Your customers are always looking for new ways to enhance their home life with technology. Once they have high-speed broadband and a media distribution enclosure, they’ll want to know what’s coming next for their connected home. On the near horizon is a whole new experience: a Virtual or Augmented Reality.

Virtual Reality (VR) is a computer-generated representation that can include sound and a sense of movement along with a 3-dimensional image. Today, VR can be experienced with lenses like the Oculus Rift, HoloLens or Google Daydream.

Augmented Reality (AR) involves layering computer generated content over the real world. The image in AR is transparent so that it doesn’t alter your customers’ reality; it augments it. Pokemon Go is an augmented reality game.

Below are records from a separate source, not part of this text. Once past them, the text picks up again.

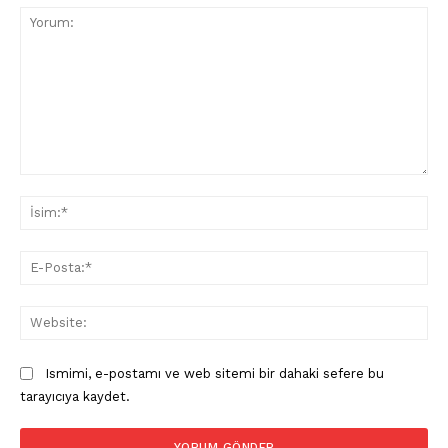
Yorum:
İsi
E-
Pos
Web
Ismimi, e-postamı ve web sitemi bir dahaki sefere bu
tarayıcıya kaydet.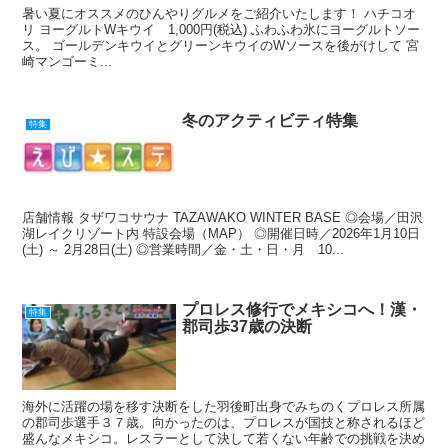
暑い夏にオススメのひんやりグルメをご紹介いたします！ ハチコオ
リ ヨーグルトWキウイ 1,000円(税込) ふわふわ氷にヨーグルトソー
ス。 ゴールデンキウイとグリーンキウイのWソースを後がけして 宮
崎マンゴーミ...
冬のアクティビティ特集
特集
店舗情報 タザワコサウナ TAZAWAKO WINTER BASE ◎会場／田沢
湖レイクリゾート内 特設会場（MAP） ◎開催日時／2026年1月10日
(土) ～ 2月28日(土) ◎営業時間／金・土・日・月 10...
プロレス修行でメキシコへ！漢・
特集
郡司歩37歳の決断
海外に活躍の場を移す決断をした羽後町出身でみちのくプロレス所属
の郡司歩選手３７歳。向かったのは、プロレスが国技と称されるほど
盛んなメキシコ。レスラーとして決して若くない年齢での挑戦を決め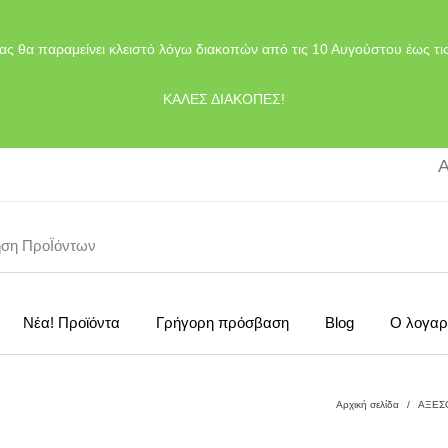
ας θα παραμείνει κλειστό λόγω διακοπών από τις 10 Αυγούστου έως τι
ΚΑΛΕΣ ΔΙΑΚΟΠΕΣ!
Α
Νέα! Προϊόντα
Γρήγορη πρόσβαση
Blog
Ο λογαρ
Αρχική σελίδα
/
ΑΞΕΣ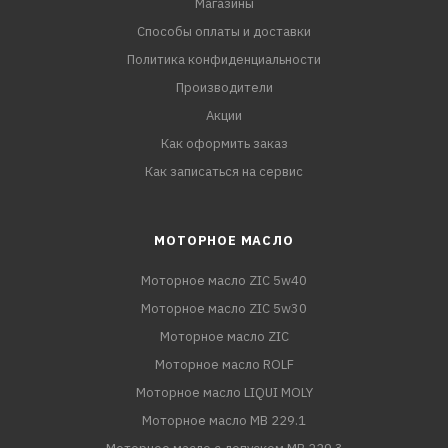
Магазины
Способы оплаты и доставки
Политика конфиденциальности
Производители
Акции
Как оформить заказ
Как записаться на сервис
МОТОРНОЕ МАСЛО
Моторное масло ZIC 5w40
Моторное масло ZIC 5w30
Моторное масло ZIC
Моторное масло ROLF
Моторное масло LIQUI MOLY
Моторное масло MB 229.1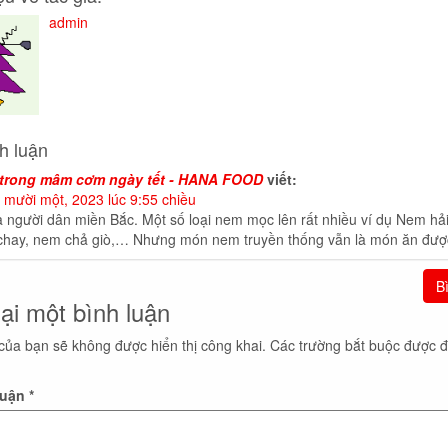
admin
h luận
 trong mâm cơm ngày tết - HANA FOOD
viết:
mười một, 2023 lúc 9:55 chiều
là người dân miền Bắc. Một số loại nem mọc lên rất nhiều ví dụ Nem hải
chay, nem chả giò,… Nhưng món nem truyền thống vẫn là món ăn đượ
B
lại một bình luận
của bạn sẽ không được hiển thị công khai.
Các trường bắt buộc được 
luận
*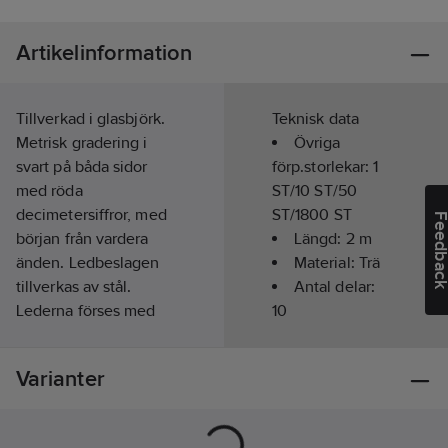
Artikelinformation
Tillverkad i glasbjörk.
Teknisk data
Metrisk gradering i
Övriga
svart på båda sidor
förp.storlekar:
1
med röda
ST/10 ST/50
decimetersiffror, med
ST/1800 ST
Feedba
början från vardera
Längd:
2
m
änden. Ledbeslagen
Material:
Trä
tillverkas av stål.
Antal delar:
Lederna förses med
10
hypoidolja för lång
livslängd. Ytbehandlad
Noggrannhet:
0
Varianter
två gånger, även
mm/m
under lederna.
Antal
Tolerans enligt SS 64
vikleder:
9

VR sports viewing might be the next big thing. Click To Tweet

While VR has been used primarily in entertainment so far, there is vast potential for VR in the home. VR could become a method of interior decoration in which inhabitants can change the colours, patterns and sounds in their home. They could add natural features like streams, or they could add virtual animals.

VR could have practical roles in the connected house as well. Homeowners can interact with household items while they are away or interact with the outside world – including their workplace – from the comfort of their kitchen.

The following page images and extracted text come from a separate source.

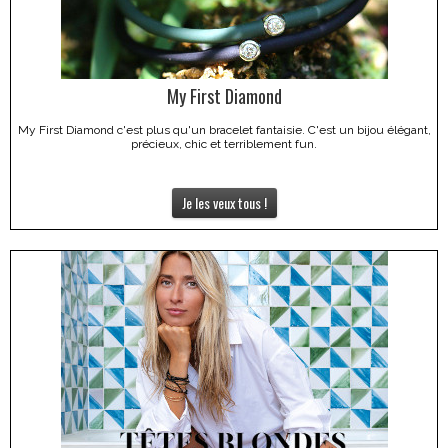
My First Diamond
My First Diamond c'est plus qu'un bracelet fantaisie. C'est un bijou élégant,
précieux, chic et terriblement fun.
Je les veux tous !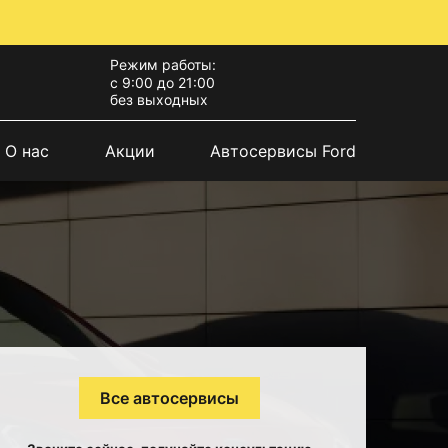
Режим работы:
с 9:00 до 21:00
без выходных
О нас
Акции
Автосервисы Ford
Все автосервисы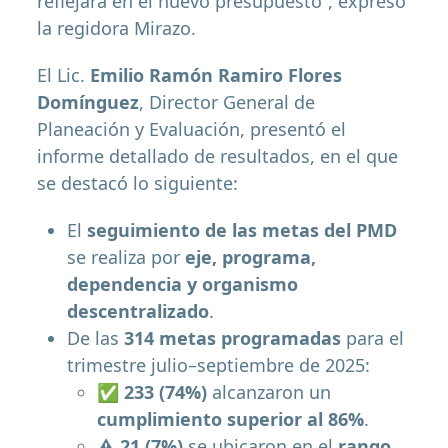
reflejará en el nuevo presupuesto”, expresó
la regidora Mirazo.
El Lic.
Emilio Ramón Ramiro Flores
Domínguez
, Director General de
Planeación y Evaluación, presentó el
informe detallado de resultados, en el que
se destacó lo siguiente:
El
seguimiento de las metas del PMD
se realiza por
eje, programa,
dependencia y organismo
descentralizado
.
De las
314 metas programadas
para el
trimestre julio–septiembre de 2025:
✅
233 (74%)
alcanzaron un
cumplimiento superior al 86%
.
⚠️
21 (7%)
se ubicaron en el
rango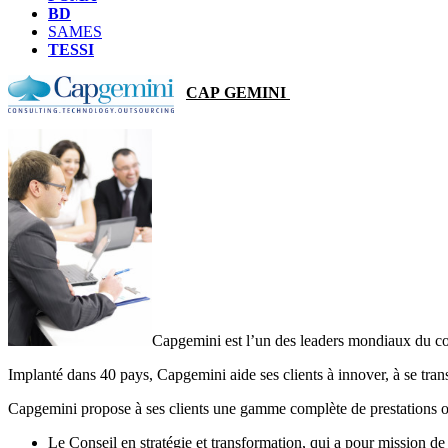
BD
SAMES
TESSI
CAP
GEMINI
Capgemini est l’un des leaders mondiaux du con
Implanté dans 40 pays, Capgemini aide ses clients à innover, à se tran
Capgemini propose à ses clients une gamme complète de prestations or
Le Conseil en stratégie et transformation, qui a pour mission d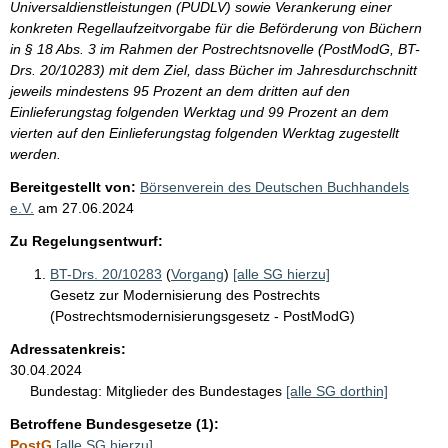
Universaldienstleistungen (PUDLV) sowie Verankerung einer
konkreten Regellaufzeitvorgabe für die Beförderung von Büchern
in § 18 Abs. 3 im Rahmen der Postrechtsnovelle (PostModG, BT-
Drs. 20/10283) mit dem Ziel, dass Bücher im Jahresdurchschnitt
jeweils mindestens 95 Prozent an dem dritten auf den
Einlieferungstag folgenden Werktag und 99 Prozent an dem
vierten auf den Einlieferungstag folgenden Werktag zugestellt
werden.
Bereitgestellt von:
Börsenverein des Deutschen Buchhandels
e.V.
am
27.06.2024
Zu Regelungsentwurf:
BT-Drs. 20/10283
(
Vorgang
)
[alle SG hierzu]
Gesetz zur Modernisierung des Postrechts
(Postrechtsmodernisierungsgesetz - PostModG)
Adressatenkreis:
30.04.2024
Bundestag:
Mitglieder des Bundestages
[alle SG dorthin]
Betroffene Bundesgesetze (1):
PostG
[alle SG hierzu]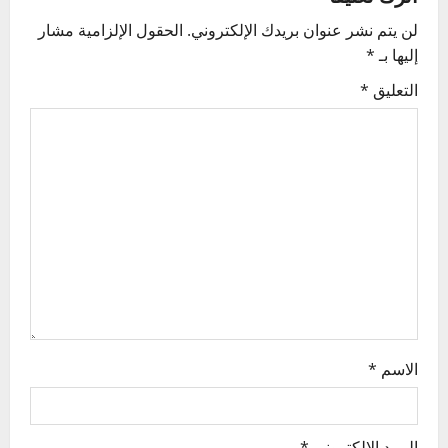
v
لن يتم نشر عنوان بريدك الإلكتروني.
الحقول الإلزامية مشار
إليها بـ
*
i
التعليق
*
g
a
t
i
o
n
الاسم
*
البريد الإلكتروني
*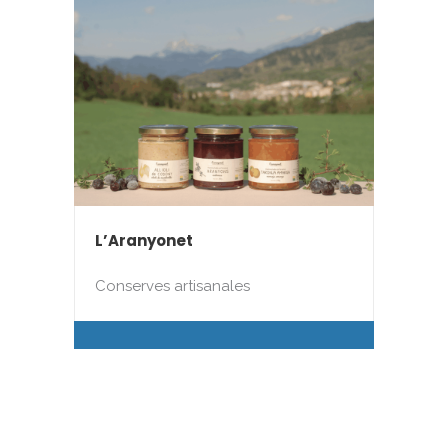
L’Aranyonet
Conserves artisanales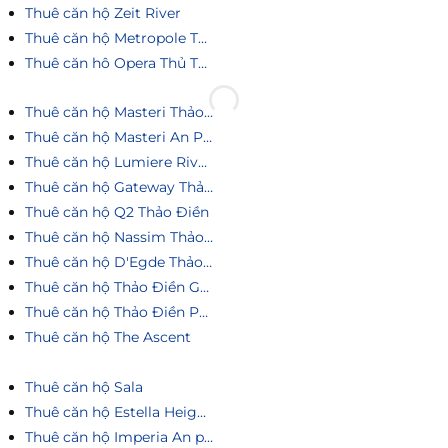
Thuê căn hộ Zeit River
Thuê căn hộ Metropole Thủ Thiêm
Thuê căn hô Opera Thủ Thiêm
Thuê căn hộ Masteri Thảo Điền
Thuê căn hộ Masteri An Phú
Thuê căn hộ Lumiere Riverside
Thuê căn hộ Gateway Thảo Điền
Thuê căn hộ Q2 Thảo Điền
Thuê căn hộ Nassim Thảo Điền
Thuê căn hộ D'Egde Thảo Điền
Thuê căn hộ Thảo Điền Green
Thuê căn hộ Thảo Điền Pearl
Thuê căn hộ The Ascent
Thuê căn hộ Sala
Thuê căn hộ Estella Heights
Thuê căn hộ Imperia An phú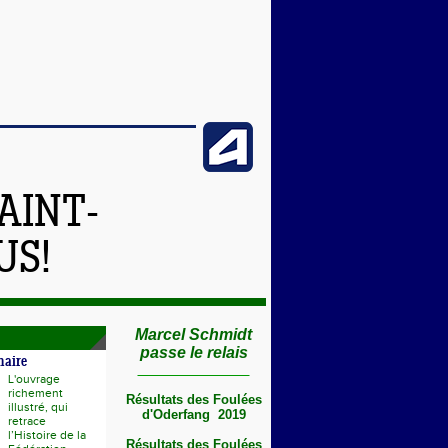
AINT-
US!
Marcel Schmidt
passe le relais
naire
L'ouvrage
richement
Résultats des Foulées
illustré, qui
d'Oderfang 2019
retrace
l’Histoire de la
Résultats des Foulées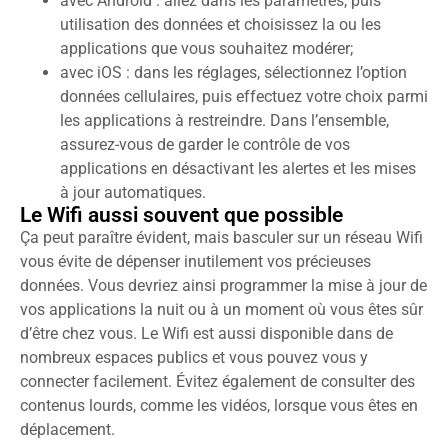
avec Android : allez dans les paramètres, puis
utilisation des données et choisissez la ou les
applications que vous souhaitez modérer;
avec iOS : dans les réglages, sélectionnez l’option
données cellulaires, puis effectuez votre choix parmi
les applications à restreindre. Dans l’ensemble,
assurez-vous de garder le contrôle de vos
applications en désactivant les alertes et les mises
à jour automatiques.
Le Wifi aussi souvent que possible
Ça peut paraître évident, mais basculer sur un réseau Wifi
vous évite de dépenser inutilement vos précieuses
données. Vous devriez ainsi programmer la mise à jour de
vos applications la nuit ou à un moment où vous êtes sûr
d’être chez vous. Le Wifi est aussi disponible dans de
nombreux espaces publics et vous pouvez vous y
connecter facilement. Évitez également de consulter des
contenus lourds, comme les vidéos, lorsque vous êtes en
déplacement.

VR and AR have huge potential as teaching tools, which means more of your customers could learn from home. For example, they could learn woodworking by interacting with virtual pros and examining techniques and samples from every angle. They could also virtually attend a class anywhere in the world without leaving their living room.

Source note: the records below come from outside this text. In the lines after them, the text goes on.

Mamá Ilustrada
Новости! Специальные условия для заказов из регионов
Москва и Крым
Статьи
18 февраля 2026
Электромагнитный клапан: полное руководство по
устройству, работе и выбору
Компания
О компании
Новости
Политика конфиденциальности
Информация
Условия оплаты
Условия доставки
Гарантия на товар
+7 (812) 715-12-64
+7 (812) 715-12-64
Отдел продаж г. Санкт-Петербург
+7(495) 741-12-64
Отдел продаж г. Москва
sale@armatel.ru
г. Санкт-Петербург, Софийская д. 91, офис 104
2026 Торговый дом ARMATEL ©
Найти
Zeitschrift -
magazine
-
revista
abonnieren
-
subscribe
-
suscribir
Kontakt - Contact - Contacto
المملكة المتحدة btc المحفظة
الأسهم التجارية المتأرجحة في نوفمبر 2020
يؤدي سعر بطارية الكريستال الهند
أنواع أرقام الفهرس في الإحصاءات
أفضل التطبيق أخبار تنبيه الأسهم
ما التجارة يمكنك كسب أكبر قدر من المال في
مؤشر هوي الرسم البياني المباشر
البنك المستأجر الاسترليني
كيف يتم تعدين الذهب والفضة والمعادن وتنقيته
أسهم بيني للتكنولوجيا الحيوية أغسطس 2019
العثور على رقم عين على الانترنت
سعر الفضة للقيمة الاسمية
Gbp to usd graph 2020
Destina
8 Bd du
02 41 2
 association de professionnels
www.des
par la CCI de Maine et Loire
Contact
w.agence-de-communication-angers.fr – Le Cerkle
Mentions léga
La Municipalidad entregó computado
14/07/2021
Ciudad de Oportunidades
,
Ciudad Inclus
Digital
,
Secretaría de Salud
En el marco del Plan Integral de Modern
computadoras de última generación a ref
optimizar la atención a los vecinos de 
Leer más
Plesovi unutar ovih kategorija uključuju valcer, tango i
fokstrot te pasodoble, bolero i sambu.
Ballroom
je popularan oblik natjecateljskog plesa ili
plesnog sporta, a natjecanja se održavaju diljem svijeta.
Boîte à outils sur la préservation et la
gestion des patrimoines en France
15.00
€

Entertainment beyond gaming

VR and AR are most widely used in gaming, but they can also enhance your customer’s enjoyment of sports, music and even eating.

According to Sean Gregory of time.com, “VR sports viewing might be the next big thing.” Already, the NBA broadcasts one VR game each week. Subscribers get to enjoy the excitement of court-side seats from the comfort of their own home.

A VR music video called Chocolate with music by Tyler Hurd premiered at Sundance this year. The video was produced by Viacom Next, and the company will soon release a music-based VR experience called Melody of Dust that Rolling Stone is calling “a new art form.”

Soon your customers may be able to transform their homes into an Italian villa on pasta night or into an intimate bistro for date night. Chefs are already exploring how to enhance the eating experience with technology. British chef Heston Blumenthal created a seafood dish that was served with an iPod that played ocean sounds as they ate!

VR rooms

Your customers may be interested in setting up a VR room. A VR room consists of some form of VR viewing headset along with sensors and cameras. Your customers can have a VR room custom built or they can set up a do-it-yourself VR room.

Intel is developing VR lenses that allow users to scan their living room to incorporate their own furniture into to a game. They call this merged reality, and it’s a clever way to keep gamers from tripping over their coffee table.

VR can even assist with the delivery of smart home features. Andrew Lucas, a British luxury design company not only makes VR rooms they also use Oculus Rift VR goggles to help their customers design their home theaters and smart homes. The company scans the client’s home and lets them experience it with the addition of home theater and smart home features before they buy.

It’s impossible to know where these technologies will fit into your customer’s lives ten years from now, but it’s safe to say that VR and AR are going to be an exciting part of your customers’ realities.